The speed of your clock is measured in hertz. Your current computer is probably around 1GHz or something. A hertz would be one cycle every second, so in my 1.86GHz laptop, there’s going to be around 1.86 billion (1,860,000,000) calculations every second. If you watch your CPU usage though (control + alt + delete, on the performance tab), you’ll probably notice it rarely goes above 20%. (If it does constantly, you have something wrong with your machine.)

However, don’t get pulled into the trap of thinking you can use the GHz to compare two processors with a different instruction set. Each “tick” will process one instruction, but some processors have complex instruction sets, and some have simple instruction sets so it could take a complex instruction set one tick to complete an operation, where it could take twenty ticks for a simple instruction set processor to complete. So even if it has a higher GHz count, it doesn’t mean it’s faster.

To overcome that problem, people decided to start using MIPS. Now we can count the average number of instructions the processor can make rather than the number of ticks. That can still be misleading though, since it’s only an average.

Measuring the speed of your processor is actually rather stupid. They’re stupidly fast, we know that. That’s good, but only if your other hardware can handle it. What’s the point of having a processor that can process a billion instructions a second when your RAM can only pass it twenty-million per second? Increasing processor speed in that situation would be useless.
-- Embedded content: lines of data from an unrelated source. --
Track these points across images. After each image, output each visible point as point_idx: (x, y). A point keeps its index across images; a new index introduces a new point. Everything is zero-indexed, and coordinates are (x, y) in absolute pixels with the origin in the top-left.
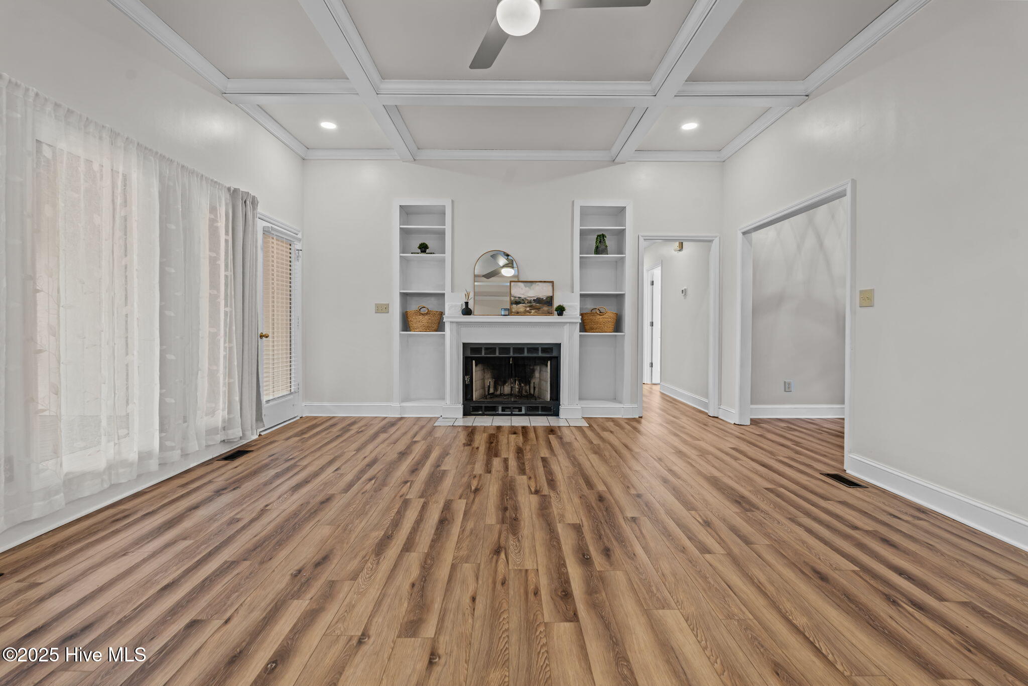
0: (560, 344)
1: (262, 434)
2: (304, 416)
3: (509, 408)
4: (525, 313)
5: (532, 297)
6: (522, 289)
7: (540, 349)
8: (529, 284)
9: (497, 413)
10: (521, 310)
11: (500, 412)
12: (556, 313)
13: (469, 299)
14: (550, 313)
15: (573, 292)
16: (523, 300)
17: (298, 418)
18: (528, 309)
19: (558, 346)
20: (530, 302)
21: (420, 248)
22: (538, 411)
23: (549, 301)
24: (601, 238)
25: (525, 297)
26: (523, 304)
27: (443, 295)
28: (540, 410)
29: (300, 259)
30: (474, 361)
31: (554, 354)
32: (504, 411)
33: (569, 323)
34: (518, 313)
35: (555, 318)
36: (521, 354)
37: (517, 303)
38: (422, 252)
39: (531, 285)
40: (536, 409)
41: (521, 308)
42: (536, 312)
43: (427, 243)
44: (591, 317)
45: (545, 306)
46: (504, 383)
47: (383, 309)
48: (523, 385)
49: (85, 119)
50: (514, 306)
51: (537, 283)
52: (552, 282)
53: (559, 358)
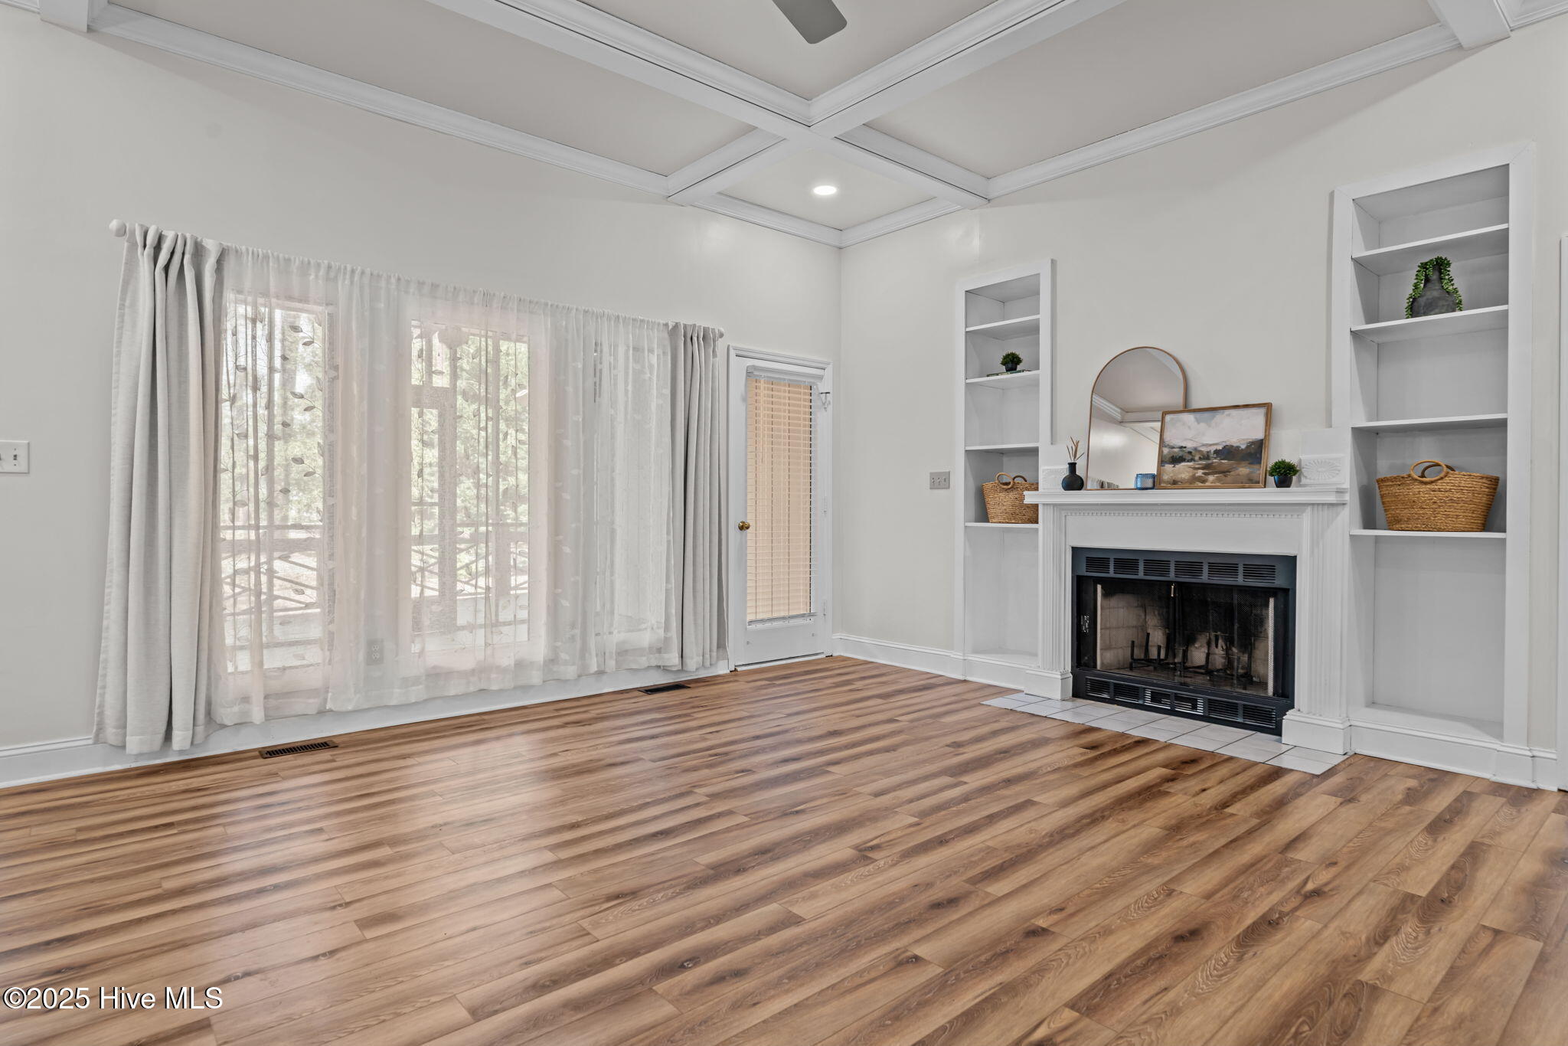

Other Architectural Aspects

So, caching is used to store information when finding it on the hard drive or compiling it again and again is just a waste. A fairly good hard drive these days can read data at about 1Gb/s. Remembering that our processor can do more than a billion processes a second, if we were storing our next instruction on a hard drive the processor would be waiting for a hell of a long time (in computing terms) for the next instruction. That’s why we store the next instruction in cache on the processor, which has a read speed which is a hell of a lot faster.

The cache in the processor is usually about 32Kb, if you’re lucky, and is called primary cache. Secondary cache didn’t used to be, but it’s now also inside the processor, with about a megabyte of memory. Disk cache is basically your RAM, which you probably have about 2Gb.

Like I mentioned before, your processor probably isn’t using it’s full potential so designers decided to make it so instructions can be pipelined. That basically means that the processor works on more than one instruction at the same time.

Slides 22 to 28 are about different types of RAM… You know what RAM is though, right? Volatile, but really fast storage for the processor to access.

The rest of the slides are just photos of what a motherboard looks like. If you’ve never seen one before, you’re on the wrong course.